Inside the Postwar Reconstruction Fiasco

by David L. Phillips

Pub Date: July 1st, 2005
ISBN: 0-8133-4304-6

Might does not always equal power, strength does not always yield influence, and “winning the peace requires cooperation from freedom’s beneficiaries.” So warns policy expert Phillips (Council on Foreign Relations) in this justly gloomy report.

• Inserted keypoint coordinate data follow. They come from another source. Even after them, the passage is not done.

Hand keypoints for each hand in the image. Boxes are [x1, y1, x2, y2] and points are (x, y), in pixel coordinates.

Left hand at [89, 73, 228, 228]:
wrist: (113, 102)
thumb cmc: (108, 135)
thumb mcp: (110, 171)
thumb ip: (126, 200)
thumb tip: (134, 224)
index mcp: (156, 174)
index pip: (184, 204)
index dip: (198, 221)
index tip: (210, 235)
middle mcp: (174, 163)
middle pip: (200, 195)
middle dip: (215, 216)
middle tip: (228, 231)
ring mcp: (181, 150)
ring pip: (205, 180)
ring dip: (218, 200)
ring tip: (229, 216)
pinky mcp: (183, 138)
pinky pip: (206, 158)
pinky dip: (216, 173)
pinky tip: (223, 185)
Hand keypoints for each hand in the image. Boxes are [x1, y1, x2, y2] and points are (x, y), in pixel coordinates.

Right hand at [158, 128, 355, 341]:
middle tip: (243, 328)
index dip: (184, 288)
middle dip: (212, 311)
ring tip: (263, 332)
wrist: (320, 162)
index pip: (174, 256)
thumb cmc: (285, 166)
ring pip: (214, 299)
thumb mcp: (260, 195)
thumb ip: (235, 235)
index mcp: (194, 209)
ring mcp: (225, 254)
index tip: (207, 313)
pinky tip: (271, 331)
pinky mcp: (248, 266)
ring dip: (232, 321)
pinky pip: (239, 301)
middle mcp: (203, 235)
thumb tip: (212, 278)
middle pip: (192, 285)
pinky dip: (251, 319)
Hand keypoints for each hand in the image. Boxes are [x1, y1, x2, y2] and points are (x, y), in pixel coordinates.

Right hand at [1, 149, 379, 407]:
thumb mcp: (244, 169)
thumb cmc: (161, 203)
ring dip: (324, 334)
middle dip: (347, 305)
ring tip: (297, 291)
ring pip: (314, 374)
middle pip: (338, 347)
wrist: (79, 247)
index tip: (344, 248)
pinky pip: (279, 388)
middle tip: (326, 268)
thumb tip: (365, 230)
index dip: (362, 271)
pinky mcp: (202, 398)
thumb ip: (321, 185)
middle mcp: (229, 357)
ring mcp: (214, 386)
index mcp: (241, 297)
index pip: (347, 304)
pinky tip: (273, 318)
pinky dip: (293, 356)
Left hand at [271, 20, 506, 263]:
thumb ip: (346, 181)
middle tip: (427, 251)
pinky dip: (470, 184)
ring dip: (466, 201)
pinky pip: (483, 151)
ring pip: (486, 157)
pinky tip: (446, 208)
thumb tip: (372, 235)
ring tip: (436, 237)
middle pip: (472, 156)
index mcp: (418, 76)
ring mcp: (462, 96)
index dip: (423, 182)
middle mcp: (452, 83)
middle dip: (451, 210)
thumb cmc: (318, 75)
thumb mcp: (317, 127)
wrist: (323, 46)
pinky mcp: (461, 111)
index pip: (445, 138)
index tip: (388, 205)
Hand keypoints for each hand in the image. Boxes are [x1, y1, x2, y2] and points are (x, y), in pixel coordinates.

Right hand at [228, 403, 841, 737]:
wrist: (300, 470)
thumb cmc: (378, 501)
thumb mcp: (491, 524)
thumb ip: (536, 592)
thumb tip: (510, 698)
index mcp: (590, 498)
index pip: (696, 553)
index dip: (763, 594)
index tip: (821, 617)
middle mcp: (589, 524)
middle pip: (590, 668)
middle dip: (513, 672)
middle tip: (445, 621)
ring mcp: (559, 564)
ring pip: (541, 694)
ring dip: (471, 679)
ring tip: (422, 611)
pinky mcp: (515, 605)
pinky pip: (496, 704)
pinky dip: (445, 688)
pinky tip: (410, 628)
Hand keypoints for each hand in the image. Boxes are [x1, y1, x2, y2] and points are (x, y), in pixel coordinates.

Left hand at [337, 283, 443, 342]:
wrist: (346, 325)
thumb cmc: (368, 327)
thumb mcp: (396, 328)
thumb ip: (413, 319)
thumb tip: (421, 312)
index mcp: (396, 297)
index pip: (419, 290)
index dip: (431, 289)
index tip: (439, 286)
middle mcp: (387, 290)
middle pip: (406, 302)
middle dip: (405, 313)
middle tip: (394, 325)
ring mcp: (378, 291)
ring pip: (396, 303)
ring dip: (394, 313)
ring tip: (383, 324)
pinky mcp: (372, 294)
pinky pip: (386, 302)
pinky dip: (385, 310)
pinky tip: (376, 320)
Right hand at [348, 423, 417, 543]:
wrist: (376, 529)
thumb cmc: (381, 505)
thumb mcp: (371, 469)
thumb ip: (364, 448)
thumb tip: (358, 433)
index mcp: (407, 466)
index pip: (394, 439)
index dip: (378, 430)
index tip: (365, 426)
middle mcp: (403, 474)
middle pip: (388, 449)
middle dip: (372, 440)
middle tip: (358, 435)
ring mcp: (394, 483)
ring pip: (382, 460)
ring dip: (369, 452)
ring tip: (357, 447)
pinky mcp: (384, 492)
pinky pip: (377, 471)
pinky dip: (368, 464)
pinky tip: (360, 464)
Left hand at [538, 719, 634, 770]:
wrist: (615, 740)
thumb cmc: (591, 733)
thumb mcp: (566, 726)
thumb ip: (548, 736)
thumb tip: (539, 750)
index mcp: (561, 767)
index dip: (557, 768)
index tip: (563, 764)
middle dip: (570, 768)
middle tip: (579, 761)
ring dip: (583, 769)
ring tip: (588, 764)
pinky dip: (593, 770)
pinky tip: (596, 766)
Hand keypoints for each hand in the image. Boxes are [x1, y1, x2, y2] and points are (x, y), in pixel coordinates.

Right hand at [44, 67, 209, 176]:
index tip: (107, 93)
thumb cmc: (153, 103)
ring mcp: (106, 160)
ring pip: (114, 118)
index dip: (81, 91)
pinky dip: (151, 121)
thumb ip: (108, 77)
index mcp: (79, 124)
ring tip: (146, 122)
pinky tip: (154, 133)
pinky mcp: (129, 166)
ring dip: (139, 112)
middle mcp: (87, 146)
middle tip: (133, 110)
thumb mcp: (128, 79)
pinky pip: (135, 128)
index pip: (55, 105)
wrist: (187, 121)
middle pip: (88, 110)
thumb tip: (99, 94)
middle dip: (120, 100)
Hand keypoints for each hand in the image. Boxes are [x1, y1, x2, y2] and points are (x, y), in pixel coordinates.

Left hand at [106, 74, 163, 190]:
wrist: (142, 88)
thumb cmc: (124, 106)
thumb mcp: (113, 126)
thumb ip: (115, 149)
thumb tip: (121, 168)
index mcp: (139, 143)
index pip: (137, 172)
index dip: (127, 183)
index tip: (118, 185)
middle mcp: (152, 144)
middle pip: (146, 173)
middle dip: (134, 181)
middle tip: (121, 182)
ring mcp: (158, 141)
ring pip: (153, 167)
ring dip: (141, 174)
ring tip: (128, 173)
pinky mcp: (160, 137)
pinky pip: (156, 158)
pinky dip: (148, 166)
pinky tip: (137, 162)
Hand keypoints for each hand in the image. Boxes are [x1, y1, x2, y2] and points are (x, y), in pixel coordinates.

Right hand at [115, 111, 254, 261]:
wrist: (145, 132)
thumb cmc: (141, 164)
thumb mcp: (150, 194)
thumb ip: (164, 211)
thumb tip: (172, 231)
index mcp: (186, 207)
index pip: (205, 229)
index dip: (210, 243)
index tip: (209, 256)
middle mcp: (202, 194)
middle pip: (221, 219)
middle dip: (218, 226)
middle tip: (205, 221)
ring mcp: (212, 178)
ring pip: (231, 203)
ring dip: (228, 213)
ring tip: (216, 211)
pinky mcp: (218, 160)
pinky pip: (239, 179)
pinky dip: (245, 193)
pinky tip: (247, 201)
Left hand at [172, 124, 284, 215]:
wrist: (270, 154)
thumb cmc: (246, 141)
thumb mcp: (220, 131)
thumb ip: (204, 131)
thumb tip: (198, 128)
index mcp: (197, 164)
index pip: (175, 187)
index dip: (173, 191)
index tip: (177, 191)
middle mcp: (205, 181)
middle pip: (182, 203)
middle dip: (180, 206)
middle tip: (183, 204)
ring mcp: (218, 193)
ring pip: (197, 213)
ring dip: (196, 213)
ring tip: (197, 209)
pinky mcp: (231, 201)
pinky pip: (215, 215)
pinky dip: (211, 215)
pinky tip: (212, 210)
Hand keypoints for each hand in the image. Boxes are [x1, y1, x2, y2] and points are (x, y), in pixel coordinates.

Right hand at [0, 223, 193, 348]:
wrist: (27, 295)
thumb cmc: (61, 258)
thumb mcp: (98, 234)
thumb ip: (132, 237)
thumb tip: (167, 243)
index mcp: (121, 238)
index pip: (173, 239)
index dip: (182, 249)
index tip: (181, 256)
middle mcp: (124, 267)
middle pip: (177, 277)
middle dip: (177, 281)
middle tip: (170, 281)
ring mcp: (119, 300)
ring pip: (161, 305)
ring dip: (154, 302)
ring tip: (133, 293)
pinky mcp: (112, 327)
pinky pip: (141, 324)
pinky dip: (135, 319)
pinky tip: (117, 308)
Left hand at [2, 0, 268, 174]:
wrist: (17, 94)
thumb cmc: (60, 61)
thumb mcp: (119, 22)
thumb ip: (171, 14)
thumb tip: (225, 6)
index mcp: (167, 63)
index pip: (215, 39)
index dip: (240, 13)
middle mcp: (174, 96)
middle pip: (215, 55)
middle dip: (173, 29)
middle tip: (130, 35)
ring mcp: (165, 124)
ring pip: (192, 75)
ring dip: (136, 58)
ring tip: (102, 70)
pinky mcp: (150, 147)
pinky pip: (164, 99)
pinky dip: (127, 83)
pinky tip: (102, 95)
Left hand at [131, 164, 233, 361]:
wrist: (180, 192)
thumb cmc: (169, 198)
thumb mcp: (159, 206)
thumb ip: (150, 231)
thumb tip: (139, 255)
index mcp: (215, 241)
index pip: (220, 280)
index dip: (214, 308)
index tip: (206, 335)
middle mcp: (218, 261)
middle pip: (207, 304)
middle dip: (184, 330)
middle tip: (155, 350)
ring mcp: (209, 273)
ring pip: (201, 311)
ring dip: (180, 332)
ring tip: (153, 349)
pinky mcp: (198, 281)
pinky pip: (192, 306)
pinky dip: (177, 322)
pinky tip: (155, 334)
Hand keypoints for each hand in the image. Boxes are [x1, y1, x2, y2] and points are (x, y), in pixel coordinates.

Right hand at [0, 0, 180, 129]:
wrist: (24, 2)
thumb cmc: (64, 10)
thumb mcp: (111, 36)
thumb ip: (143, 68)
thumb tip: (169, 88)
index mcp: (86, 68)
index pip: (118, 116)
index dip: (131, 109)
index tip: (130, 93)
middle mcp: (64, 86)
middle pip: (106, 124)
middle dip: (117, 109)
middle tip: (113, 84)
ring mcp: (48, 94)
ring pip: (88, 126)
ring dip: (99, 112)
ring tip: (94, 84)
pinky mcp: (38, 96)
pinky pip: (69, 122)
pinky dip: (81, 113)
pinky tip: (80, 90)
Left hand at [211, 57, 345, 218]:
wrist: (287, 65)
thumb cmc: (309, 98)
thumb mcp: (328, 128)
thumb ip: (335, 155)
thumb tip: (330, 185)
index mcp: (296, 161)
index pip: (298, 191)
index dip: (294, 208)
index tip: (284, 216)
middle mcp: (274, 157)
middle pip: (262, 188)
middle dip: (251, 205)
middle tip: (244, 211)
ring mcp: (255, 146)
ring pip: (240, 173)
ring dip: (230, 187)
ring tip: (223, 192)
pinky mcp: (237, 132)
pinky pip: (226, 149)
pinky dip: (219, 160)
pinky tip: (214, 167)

Saddam was no friend of the Iraqi people, allows Phillips. In areas of Kurdish settlement, he introduced ethnic cleansing methods meant to “Arabize” the population and destroy political opposition; areas of Shia control were bloodily repressed. Despite ethnic divisions that lead some observers to wonder whether Iraq can really be a country at all, Phillips suggests that federalism may be the best hope for an independent nation. Complicating this are all the old scores to settle—not just Shia versus Sunni, Baathist versus Kurd, but also, back across the waters, neocon versus paleocon, nation-builder versus bomb-into-submission old Cold Warriors. In this respect, picture Paul Wolfowitz, who fancies himself an expert on Islam and is demonstrably a hawk, rumbling with Colin Powell, who characterized the weapons-of-mass-destruction ploy as “bullshit”; though Phillips reminds us that Powell eventually bowed to the will of President Bush, it is clear whose side he believes the angels and devils stand. Phillips, like so many others, wonders how it could be that the U.S. backed such a wrong horse as Ahmad Chalabi, who has stood trial for embezzlement elsewhere in the Arab world and seems now to be favored only by a small set of neocons. One answer, he suggests, is that State Department analysts who knew anything at all about Iraq, rather like the “China hands” of old, were systematically frozen out of agencies such as the Office of Reconstruction and Humanitarian Assistance, a civilian and military clearinghouse for transitional management of Iraqi affairs. One result: good military campaign, bad postwar management, with neocons like Wolfowitz brushing aside the concerns and warnings of career soldiers who presumably know something about war.

The occupation, Phillips urges, has been characterized by sheer incompetence. Though there’s little news in that argument—and indeed, little news here—his narrative does a good job of recording a long series of missteps, naming names as it does.